Segment Start: SOURCE DATA

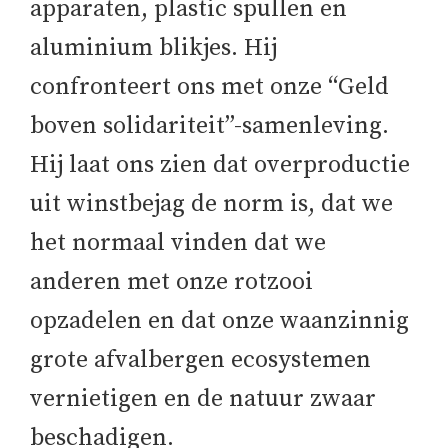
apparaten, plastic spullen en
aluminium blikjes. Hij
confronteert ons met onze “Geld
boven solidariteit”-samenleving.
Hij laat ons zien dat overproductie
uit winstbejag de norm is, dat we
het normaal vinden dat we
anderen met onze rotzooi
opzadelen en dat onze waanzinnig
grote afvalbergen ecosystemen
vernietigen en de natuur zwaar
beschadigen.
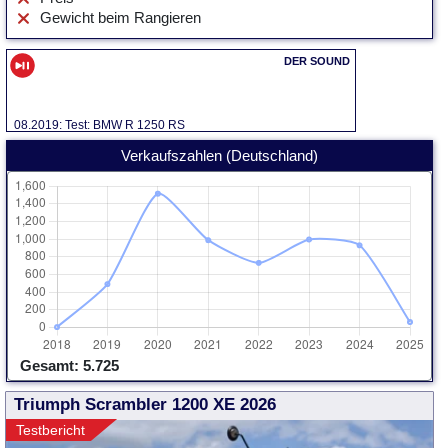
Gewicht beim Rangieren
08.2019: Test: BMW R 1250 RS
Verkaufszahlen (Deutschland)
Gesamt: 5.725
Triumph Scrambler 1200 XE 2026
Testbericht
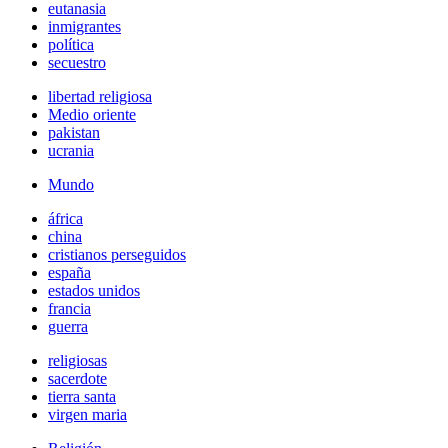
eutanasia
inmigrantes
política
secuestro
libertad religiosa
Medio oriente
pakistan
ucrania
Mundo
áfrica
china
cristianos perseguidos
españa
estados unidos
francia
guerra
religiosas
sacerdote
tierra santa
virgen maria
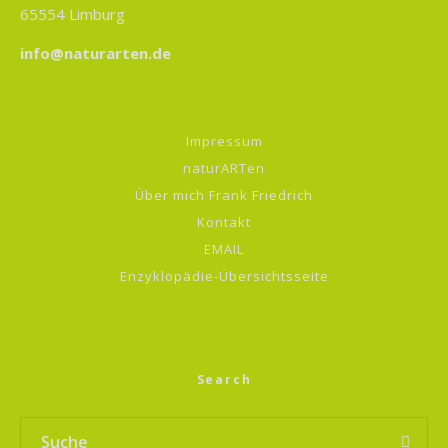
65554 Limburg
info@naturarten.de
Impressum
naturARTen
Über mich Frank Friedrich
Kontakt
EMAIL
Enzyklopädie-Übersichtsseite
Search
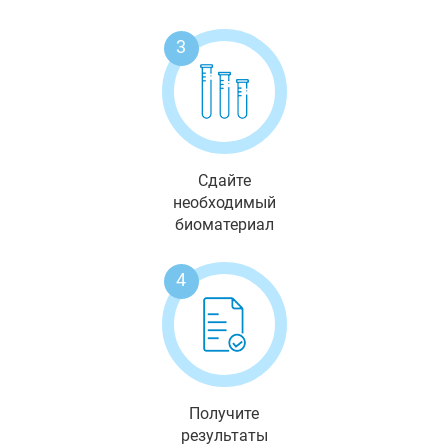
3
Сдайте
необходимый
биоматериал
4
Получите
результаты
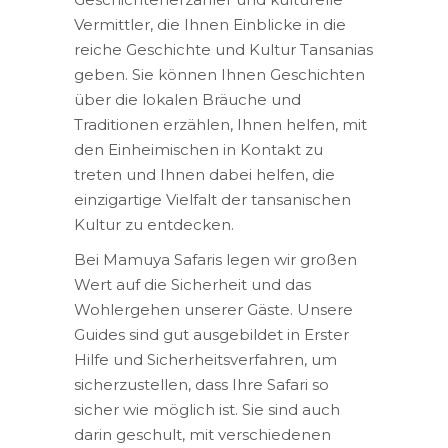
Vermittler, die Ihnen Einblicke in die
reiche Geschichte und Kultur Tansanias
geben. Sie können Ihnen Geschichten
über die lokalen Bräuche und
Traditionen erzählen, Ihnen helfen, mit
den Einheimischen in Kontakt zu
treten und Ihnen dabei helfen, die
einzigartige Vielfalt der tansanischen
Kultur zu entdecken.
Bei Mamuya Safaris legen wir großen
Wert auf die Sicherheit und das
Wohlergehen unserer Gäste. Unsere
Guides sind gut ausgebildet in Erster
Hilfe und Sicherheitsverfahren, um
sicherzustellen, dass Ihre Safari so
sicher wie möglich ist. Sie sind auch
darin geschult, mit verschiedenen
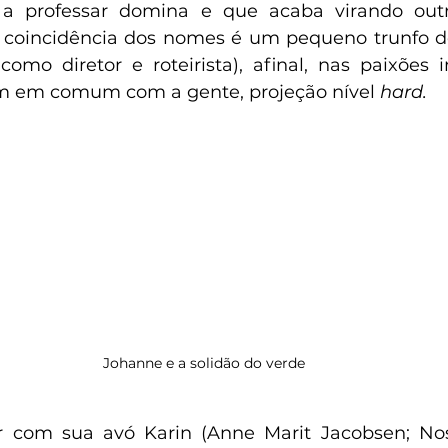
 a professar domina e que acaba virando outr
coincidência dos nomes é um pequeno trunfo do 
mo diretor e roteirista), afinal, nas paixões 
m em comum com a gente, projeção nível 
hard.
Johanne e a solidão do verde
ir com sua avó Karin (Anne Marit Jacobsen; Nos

Segment End: SOURCE DATA

### [PROBLEM DESCRIPTION]
Convert the text read from all of the material above into a Markdown table with the columns "Row" and "Line," giving each non-blank line its own numbered row. Leave out the pictures.

### [PROBLEM SOLUTION]
| Row | Line |
|---|---|
| 1 | apparaten, plastic spullen en |
| 2 | aluminium blikjes. Hij |
| 3 | confronteert ons met onze “Geld |
| 4 | boven solidariteit”-samenleving. |
| 5 | Hij laat ons zien dat overproductie |
| 6 | uit winstbejag de norm is, dat we |
| 7 | het normaal vinden dat we |
| 8 | anderen met onze rotzooi |
| 9 | opzadelen en dat onze waanzinnig |
| 10 | grote afvalbergen ecosystemen |
| 11 | vernietigen en de natuur zwaar |
| 12 | beschadigen. |
| 13 | Gewicht beim Rangieren |
| 14 | 08.2019: Test: BMW R 1250 RS |
| 15 | Verkaufszahlen (Deutschland) |
| 16 | Gesamt: 5.725 |
| 17 | Triumph Scrambler 1200 XE 2026 |
| 18 | Testbericht |
| 19 | eutanasia |
| 20 | inmigrantes |
| 21 | política |
| 22 | secuestro |
| 23 | libertad religiosa |
| 24 | Medio oriente |
| 25 | pakistan |
| 26 | ucrania |
| 27 | Mundo |
| 28 | áfrica |
| 29 | china |
| 30 | cristianos perseguidos |
| 31 | españa |
| 32 | estados unidos |
| 33 | francia |
| 34 | guerra |
| 35 | religiosas |
| 36 | sacerdote |
| 37 | tierra santa |
| 38 | virgen maria |
| 39 | 65554 Limburg |
| 40 | info@naturarten.de |
| 41 | Impressum |
| 42 | naturARTen |
| 43 | Über mich Frank Friedrich |
| 44 | Kontakt |
| 45 | EMAIL |
| 46 | Enzyklopädie-Übersichtsseite |
| 47 | Search |
| 48 | 3 |
| 49 | Сдайте |
| 50 | необходимый |
| 51 | биоматериал |
| 52 | 4 |
| 53 | Получите |
| 54 | результаты |
| 55 | Vermittler, die Ihnen Einblicke in die |
| 56 | reiche Geschichte und Kultur Tansanias |
| 57 | geben. Sie können Ihnen Geschichten |
| 58 | über die lokalen Bräuche und |
| 59 | Traditionen erzählen, Ihnen helfen, mit |
| 60 | den Einheimischen in Kontakt zu |
| 61 | treten und Ihnen dabei helfen, die |
| 62 | einzigartige Vielfalt der tansanischen |
| 63 | Kultur zu entdecken. |
| 64 | Bei Mamuya Safaris legen wir großen |
| 65 | Wert auf die Sicherheit und das |
| 66 | Wohlergehen unserer Gäste. Unsere |
| 67 | Guides sind gut ausgebildet in Erster |
| 68 | Hilfe und Sicherheitsverfahren, um |
| 69 | sicherzustellen, dass Ihre Safari so |
| 70 | sicher wie möglich ist. Sie sind auch |
| 71 | darin geschult, mit verschiedenen |
| 72 |  a professar domina e que acaba virando outr |
| 73 | coincidência dos nomes é um pequeno trunfo do  |
| 74 | mo diretor e roteirista), afinal, nas paixões  |
| 75 | m em comum com a gente, projeção nível  |
| 76 | hard. |
| 77 | Johanne e a solidão do verde |
| 78 | ir com sua avó Karin (Anne Marit Jacobsen; Nos |